◆ **What the exercise asks**:
Each entry that follows should be retyped exactly.

◆ **Data for this exercise**:
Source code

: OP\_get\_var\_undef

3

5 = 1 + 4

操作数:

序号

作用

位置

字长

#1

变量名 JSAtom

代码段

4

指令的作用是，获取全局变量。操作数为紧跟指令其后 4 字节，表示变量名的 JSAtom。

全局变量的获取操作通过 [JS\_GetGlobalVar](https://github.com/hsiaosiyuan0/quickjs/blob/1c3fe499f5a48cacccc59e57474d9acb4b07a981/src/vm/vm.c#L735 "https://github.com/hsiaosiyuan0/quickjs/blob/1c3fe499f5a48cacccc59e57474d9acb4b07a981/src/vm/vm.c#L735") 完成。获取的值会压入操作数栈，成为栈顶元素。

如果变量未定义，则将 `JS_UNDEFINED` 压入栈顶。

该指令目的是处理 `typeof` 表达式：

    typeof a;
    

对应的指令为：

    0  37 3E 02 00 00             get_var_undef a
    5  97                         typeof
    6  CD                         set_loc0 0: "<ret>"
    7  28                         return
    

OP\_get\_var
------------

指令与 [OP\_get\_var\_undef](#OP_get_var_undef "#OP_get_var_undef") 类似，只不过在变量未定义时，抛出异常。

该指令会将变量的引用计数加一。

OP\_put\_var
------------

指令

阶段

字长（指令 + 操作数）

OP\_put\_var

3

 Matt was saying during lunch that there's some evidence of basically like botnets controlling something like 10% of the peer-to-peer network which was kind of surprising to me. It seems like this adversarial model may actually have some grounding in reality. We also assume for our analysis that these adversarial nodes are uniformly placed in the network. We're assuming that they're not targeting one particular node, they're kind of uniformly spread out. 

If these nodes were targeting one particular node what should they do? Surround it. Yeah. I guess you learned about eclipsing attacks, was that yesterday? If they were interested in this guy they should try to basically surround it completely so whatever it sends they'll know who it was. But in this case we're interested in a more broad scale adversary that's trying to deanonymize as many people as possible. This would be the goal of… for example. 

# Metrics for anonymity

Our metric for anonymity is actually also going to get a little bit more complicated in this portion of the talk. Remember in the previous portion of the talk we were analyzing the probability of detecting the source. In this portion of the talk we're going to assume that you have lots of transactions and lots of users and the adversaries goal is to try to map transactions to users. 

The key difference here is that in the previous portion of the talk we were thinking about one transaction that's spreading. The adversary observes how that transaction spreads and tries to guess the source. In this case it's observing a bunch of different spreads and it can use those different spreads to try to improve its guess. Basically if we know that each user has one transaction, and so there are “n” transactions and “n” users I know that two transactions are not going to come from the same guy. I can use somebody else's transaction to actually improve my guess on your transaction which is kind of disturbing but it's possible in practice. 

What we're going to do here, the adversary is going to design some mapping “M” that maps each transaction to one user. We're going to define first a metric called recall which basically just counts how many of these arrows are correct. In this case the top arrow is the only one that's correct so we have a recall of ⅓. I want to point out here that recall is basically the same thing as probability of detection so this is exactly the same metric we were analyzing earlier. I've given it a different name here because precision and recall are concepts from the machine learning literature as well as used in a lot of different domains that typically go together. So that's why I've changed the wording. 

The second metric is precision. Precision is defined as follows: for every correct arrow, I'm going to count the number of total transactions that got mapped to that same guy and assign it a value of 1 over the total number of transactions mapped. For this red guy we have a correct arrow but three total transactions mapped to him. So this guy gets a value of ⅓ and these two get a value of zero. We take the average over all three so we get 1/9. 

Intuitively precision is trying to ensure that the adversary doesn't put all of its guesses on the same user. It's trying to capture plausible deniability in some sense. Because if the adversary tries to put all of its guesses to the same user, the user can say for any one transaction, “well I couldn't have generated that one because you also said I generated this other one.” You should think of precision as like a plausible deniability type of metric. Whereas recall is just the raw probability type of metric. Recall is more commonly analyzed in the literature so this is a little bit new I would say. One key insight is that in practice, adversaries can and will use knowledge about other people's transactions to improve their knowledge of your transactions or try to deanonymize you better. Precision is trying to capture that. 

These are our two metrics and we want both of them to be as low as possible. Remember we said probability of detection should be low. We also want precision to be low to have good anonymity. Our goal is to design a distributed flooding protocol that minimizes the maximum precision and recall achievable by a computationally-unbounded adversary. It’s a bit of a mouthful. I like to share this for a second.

◆ **Response area**:
Source code

: OP\_get\_var\_undef

3

5 = 1 + 4

操作数:

序号

作用

位置

字长

#1

变量名 JSAtom

代码段

4

指令的作用是，获取全局变量。操作数为紧跟指令其后 4 字节，表示变量名的 JSAtom。

全局变量的获取操作通过 [JS\_GetGlobalVar](https://github.com/hsiaosiyuan0/quickjs/blob/1c3fe499f5a48cacccc59e57474d9acb4b07a981/src/vm/vm.c#L735 "https://github.com/hsiaosiyuan0/quickjs/blob/1c3fe499f5a48cacccc59e57474d9acb4b07a981/src/vm/vm.c#L735") 完成。获取的值会压入操作数栈，成为栈顶元素。

如果变量未定义，则将 `JS_UNDEFINED` 压入栈顶。

该指令目的是处理 `typeof` 表达式：

    typeof a;
    

对应的指令为：

    0  37 3E 02 00 00             get_var_undef a
    5  97                         typeof
    6  CD                         set_loc0 0: "<ret>"
    7  28                         return
    

OP\_get\_var
------------

指令与 [OP\_get\_var\_undef](#OP_get_var_undef "#OP_get_var_undef") 类似，只不过在变量未定义时，抛出异常。

该指令会将变量的引用计数加一。

OP\_put\_var
------------

指令

阶段

字长（指令 + 操作数）

OP\_put\_var

3

 Matt was saying during lunch that there's some evidence of basically like botnets controlling something like 10% of the peer-to-peer network which was kind of surprising to me. It seems like this adversarial model may actually have some grounding in reality. We also assume for our analysis that these adversarial nodes are uniformly placed in the network. We're assuming that they're not targeting one particular node, they're kind of uniformly spread out. 

If these nodes were targeting one particular node what should they do? Surround it. Yeah. I guess you learned about eclipsing attacks, was that yesterday? If they were interested in this guy they should try to basically surround it completely so whatever it sends they'll know who it was. But in this case we're interested in a more broad scale adversary that's trying to deanonymize as many people as possible. This would be the goal of… for example. 

# Metrics for anonymity

Our metric for anonymity is actually also going to get a little bit more complicated in this portion of the talk. Remember in the previous portion of the talk we were analyzing the probability of detecting the source. In this portion of the talk we're going to assume that you have lots of transactions and lots of users and the adversaries goal is to try to map transactions to users. 

The key difference here is that in the previous portion of the talk we were thinking about one transaction that's spreading. The adversary observes how that transaction spreads and tries to guess the source. In this case it's observing a bunch of different spreads and it can use those different spreads to try to improve its guess. Basically if we know that each user has one transaction, and so there are “n” transactions and “n” users I know that two transactions are not going to come from the same guy. I can use somebody else's transaction to actually improve my guess on your transaction which is kind of disturbing but it's possible in practice. 

What we're going to do here, the adversary is going to design some mapping “M” that maps each transaction to one user. We're going to define first a metric called recall which basically just counts how many of these arrows are correct. In this case the top arrow is the only one that's correct so we have a recall of ⅓. I want to point out here that recall is basically the same thing as probability of detection so this is exactly the same metric we were analyzing earlier. I've given it a different name here because precision and recall are concepts from the machine learning literature as well as used in a lot of different domains that typically go together. So that's why I've changed the wording. 

The second metric is precision. Precision is defined as follows: for every correct arrow, I'm going to count the number of total transactions that got mapped to that same guy and assign it a value of 1 over the total number of transactions mapped. For this red guy we have a correct arrow but three total transactions mapped to him. So this guy gets a value of ⅓ and these two get a value of zero. We take the average over all three so we get 1/9. 

Intuitively precision is trying to ensure that the adversary doesn't put all of its guesses on the same user. It's trying to capture plausible deniability in some sense. Because if the adversary tries to put all of its guesses to the same user, the user can say for any one transaction, “well I couldn't have generated that one because you also said I generated this other one.” You should think of precision as like a plausible deniability type of metric. Whereas recall is just the raw probability type of metric. Recall is more commonly analyzed in the literature so this is a little bit new I would say. One key insight is that in practice, adversaries can and will use knowledge about other people's transactions to improve their knowledge of your transactions or try to deanonymize you better. Precision is trying to capture that. 

These are our two metrics and we want both of them to be as low as possible. Remember we said probability of detection should be low. We also want precision to be low to have good anonymity. Our goal is to design a distributed flooding protocol that minimizes the maximum precision and recall achievable by a computationally-unbounded adversary. It’s a bit of a mouthful. I like to share this for a second.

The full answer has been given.